No.164. Odalisque. Last week, musing warmly upon reclining nudes by Titian, Giorgione, Rembrandt, Ingres, Courbet, Manet, Renoir, Modigliani, Matisse, Van Dongen and Picasso, he began a Grande Odalisque of his own. His supine figure, idealizable into roseate womanhood only by a generous elasticizing of the imagination, painted in black and white on a pink divan, was indeed so primitive in appearance, it more closely resembled one of Les Demoiselles of Picasso's Avignon than anyone he'd ever seen before. The figure was monstrous: heavy, helmeted, tomb-like.
But word of the painting had somehow got around. Yesterday, in the afternoon, he was visited by a couple of women from the neighborhood who, proclaiming themselves sometime-adherents of the Me Too Movement, accused him quite forcefully of demeaning women. He thought this absurd. If anything, he argued, the reptilian painting demeaned a great and noble part of art history. "Destroy the painting at once!" said Abigail Fortescue, who painted landscapes in a studio a few doors away. "Don't be silly," he said, guiding them gently but firmly to the door.

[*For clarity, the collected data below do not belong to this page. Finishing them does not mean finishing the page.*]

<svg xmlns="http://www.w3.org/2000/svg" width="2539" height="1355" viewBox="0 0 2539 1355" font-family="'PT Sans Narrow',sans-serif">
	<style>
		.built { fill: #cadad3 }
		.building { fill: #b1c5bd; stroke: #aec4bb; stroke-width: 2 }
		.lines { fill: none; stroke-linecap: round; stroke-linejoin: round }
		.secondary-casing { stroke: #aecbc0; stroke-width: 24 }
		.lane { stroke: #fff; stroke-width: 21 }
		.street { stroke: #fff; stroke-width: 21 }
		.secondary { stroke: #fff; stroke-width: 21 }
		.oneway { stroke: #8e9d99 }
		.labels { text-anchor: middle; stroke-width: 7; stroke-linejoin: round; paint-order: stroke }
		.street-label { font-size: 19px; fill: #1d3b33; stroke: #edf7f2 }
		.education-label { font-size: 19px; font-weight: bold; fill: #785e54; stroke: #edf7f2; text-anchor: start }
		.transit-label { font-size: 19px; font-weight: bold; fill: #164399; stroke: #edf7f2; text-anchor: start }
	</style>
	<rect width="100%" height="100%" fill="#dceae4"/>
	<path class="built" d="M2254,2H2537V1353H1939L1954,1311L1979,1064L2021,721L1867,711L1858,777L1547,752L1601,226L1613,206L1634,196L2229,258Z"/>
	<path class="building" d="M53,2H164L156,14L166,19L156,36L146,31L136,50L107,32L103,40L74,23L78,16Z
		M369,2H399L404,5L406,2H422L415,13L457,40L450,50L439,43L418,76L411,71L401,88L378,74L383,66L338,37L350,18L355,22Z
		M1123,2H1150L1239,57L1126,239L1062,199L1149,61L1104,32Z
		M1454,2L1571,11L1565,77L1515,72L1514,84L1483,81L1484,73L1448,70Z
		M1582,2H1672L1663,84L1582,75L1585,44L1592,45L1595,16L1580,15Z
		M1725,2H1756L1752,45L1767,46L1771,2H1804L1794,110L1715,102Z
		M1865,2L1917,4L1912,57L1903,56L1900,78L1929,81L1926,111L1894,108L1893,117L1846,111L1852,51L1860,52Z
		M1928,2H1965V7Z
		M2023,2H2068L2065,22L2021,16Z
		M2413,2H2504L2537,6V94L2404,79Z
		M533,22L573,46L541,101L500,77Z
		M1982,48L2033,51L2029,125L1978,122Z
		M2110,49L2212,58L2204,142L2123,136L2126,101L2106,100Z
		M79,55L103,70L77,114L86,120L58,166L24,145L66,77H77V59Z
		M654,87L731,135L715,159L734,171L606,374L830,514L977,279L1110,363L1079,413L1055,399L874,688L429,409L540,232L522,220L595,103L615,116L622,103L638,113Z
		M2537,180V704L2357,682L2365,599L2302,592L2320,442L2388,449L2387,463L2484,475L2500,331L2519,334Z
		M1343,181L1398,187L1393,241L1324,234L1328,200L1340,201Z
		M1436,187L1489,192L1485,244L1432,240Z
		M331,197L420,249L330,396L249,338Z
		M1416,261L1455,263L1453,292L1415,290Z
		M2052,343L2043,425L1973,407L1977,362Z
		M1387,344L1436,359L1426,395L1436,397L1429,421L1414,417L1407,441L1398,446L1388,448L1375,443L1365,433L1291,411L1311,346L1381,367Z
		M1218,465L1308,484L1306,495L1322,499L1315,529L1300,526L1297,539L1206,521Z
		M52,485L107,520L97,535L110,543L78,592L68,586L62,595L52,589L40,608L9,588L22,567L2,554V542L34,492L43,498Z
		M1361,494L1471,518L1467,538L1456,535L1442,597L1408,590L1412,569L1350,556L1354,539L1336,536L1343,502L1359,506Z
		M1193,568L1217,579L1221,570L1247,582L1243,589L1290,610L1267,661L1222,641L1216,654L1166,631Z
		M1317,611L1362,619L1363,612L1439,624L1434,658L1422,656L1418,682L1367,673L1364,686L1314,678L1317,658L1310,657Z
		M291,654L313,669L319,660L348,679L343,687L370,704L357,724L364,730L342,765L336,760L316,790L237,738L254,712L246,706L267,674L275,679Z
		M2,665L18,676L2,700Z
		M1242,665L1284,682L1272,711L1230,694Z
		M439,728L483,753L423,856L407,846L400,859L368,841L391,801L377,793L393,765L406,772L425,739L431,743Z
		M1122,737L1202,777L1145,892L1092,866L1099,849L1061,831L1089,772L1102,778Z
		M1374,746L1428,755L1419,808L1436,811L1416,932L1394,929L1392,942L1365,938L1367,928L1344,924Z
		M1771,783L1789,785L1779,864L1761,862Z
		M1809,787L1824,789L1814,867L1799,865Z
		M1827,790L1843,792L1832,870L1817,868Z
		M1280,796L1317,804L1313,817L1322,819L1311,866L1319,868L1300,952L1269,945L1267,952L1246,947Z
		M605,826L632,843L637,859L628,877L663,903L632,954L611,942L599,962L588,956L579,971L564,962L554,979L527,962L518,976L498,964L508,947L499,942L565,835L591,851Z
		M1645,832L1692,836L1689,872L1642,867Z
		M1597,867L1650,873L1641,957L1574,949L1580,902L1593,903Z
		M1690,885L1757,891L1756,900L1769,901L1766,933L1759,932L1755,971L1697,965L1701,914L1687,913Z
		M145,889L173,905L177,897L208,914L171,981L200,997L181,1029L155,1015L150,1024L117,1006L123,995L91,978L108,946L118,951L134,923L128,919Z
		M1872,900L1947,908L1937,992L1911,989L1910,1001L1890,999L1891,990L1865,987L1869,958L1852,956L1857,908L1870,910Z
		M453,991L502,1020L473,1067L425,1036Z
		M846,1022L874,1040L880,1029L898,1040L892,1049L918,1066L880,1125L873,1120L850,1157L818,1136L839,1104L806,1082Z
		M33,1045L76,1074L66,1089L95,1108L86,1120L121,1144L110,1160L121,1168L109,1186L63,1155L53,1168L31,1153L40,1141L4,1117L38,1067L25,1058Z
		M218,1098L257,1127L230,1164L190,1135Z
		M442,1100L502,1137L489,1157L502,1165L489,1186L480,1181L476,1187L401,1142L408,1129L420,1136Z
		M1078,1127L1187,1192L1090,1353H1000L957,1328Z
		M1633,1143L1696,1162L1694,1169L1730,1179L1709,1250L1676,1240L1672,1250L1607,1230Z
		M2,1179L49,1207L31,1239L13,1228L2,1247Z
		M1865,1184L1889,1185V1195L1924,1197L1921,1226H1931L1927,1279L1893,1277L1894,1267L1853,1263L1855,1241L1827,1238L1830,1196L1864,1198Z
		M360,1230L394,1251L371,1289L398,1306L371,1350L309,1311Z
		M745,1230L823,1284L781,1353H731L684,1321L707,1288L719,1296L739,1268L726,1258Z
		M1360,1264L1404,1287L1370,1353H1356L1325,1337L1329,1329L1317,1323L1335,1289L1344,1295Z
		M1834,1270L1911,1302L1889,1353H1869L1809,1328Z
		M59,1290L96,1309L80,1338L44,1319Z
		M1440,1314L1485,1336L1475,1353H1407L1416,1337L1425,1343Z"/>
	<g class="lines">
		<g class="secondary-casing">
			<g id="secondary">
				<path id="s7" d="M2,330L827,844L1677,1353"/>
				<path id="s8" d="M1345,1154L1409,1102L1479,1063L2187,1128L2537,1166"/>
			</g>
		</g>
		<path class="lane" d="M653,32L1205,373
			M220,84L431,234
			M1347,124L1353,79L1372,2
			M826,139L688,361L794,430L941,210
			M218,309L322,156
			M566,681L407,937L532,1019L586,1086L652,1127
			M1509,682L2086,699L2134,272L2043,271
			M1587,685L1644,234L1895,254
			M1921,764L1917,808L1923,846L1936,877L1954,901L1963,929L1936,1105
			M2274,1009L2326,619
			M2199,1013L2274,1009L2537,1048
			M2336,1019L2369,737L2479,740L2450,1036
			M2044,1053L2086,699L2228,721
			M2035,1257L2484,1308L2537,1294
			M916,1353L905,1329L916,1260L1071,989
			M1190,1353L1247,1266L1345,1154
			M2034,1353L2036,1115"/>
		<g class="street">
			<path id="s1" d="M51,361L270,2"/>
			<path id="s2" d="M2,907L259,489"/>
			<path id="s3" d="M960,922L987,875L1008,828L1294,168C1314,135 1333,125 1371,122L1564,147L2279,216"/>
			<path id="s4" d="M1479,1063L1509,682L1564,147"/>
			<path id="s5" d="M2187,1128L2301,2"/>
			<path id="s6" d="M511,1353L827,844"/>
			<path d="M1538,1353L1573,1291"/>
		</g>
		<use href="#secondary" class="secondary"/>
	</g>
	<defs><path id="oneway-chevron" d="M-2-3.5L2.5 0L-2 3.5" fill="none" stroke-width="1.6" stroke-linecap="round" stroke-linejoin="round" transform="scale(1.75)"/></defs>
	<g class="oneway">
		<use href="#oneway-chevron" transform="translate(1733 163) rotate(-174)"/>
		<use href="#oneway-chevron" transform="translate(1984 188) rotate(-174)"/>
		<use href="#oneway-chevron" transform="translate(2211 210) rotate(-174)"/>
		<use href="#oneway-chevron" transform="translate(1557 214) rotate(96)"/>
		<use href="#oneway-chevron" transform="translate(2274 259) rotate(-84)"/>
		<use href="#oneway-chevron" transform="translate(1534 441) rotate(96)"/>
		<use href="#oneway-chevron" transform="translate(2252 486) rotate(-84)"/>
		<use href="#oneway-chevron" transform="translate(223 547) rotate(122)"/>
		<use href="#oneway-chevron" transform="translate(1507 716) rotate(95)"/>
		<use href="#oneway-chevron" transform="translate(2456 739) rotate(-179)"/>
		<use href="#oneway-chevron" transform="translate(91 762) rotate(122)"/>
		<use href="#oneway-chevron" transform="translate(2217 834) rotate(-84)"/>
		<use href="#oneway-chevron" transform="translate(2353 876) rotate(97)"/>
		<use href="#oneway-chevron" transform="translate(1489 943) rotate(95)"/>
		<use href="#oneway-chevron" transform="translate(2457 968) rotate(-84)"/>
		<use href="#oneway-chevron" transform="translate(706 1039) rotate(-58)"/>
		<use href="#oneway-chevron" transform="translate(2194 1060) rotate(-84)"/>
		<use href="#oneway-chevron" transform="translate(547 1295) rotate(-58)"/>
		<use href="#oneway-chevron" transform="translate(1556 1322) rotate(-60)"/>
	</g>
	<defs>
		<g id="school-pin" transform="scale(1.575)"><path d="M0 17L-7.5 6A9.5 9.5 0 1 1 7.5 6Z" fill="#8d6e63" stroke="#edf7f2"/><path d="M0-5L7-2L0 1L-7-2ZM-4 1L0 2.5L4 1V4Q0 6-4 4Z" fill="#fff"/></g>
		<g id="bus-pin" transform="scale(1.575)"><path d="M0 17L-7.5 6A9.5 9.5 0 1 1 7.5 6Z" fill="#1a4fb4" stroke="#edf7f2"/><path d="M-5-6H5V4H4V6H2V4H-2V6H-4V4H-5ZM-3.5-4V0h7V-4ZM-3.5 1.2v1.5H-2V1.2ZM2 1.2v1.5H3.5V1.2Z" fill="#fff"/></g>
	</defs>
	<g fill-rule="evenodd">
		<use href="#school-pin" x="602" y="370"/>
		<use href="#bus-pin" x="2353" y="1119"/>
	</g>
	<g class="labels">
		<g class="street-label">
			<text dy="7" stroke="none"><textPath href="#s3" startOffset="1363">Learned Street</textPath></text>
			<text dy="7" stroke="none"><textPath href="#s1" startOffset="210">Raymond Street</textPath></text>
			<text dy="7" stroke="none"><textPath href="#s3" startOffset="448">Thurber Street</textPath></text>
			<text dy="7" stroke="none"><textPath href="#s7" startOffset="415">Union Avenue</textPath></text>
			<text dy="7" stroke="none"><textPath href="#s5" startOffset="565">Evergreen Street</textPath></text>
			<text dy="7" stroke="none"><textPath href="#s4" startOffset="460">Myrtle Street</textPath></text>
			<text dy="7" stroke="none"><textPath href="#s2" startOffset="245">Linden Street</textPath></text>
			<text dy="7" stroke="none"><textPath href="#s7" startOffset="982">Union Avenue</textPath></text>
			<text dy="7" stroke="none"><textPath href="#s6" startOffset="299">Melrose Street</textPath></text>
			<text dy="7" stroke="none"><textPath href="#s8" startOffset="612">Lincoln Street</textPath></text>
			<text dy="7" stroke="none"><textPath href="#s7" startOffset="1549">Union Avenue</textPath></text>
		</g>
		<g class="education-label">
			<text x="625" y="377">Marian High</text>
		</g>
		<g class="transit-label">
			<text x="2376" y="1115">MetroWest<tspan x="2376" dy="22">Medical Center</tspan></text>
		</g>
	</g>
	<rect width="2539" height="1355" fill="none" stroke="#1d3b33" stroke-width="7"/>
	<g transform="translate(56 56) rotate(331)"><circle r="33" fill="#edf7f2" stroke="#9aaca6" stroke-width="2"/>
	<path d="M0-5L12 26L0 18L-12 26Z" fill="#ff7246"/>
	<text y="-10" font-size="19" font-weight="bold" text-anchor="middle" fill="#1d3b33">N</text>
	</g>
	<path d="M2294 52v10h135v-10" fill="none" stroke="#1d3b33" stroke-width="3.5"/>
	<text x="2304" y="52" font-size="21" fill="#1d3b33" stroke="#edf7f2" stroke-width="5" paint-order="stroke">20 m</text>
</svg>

No.163. Anti-Narcissus. Five years ago, he had painted a very large self-portrait. This morning he got it out again--and was utterly dismayed by what he saw. The painting loomed up over him like a cloud bank, threatening, horribly belligerent and jocose, an arrogant, toxic clown, a Lord of Misrule. Was he ever like this? Surely the portrait was now a likeness of somebody else entirely?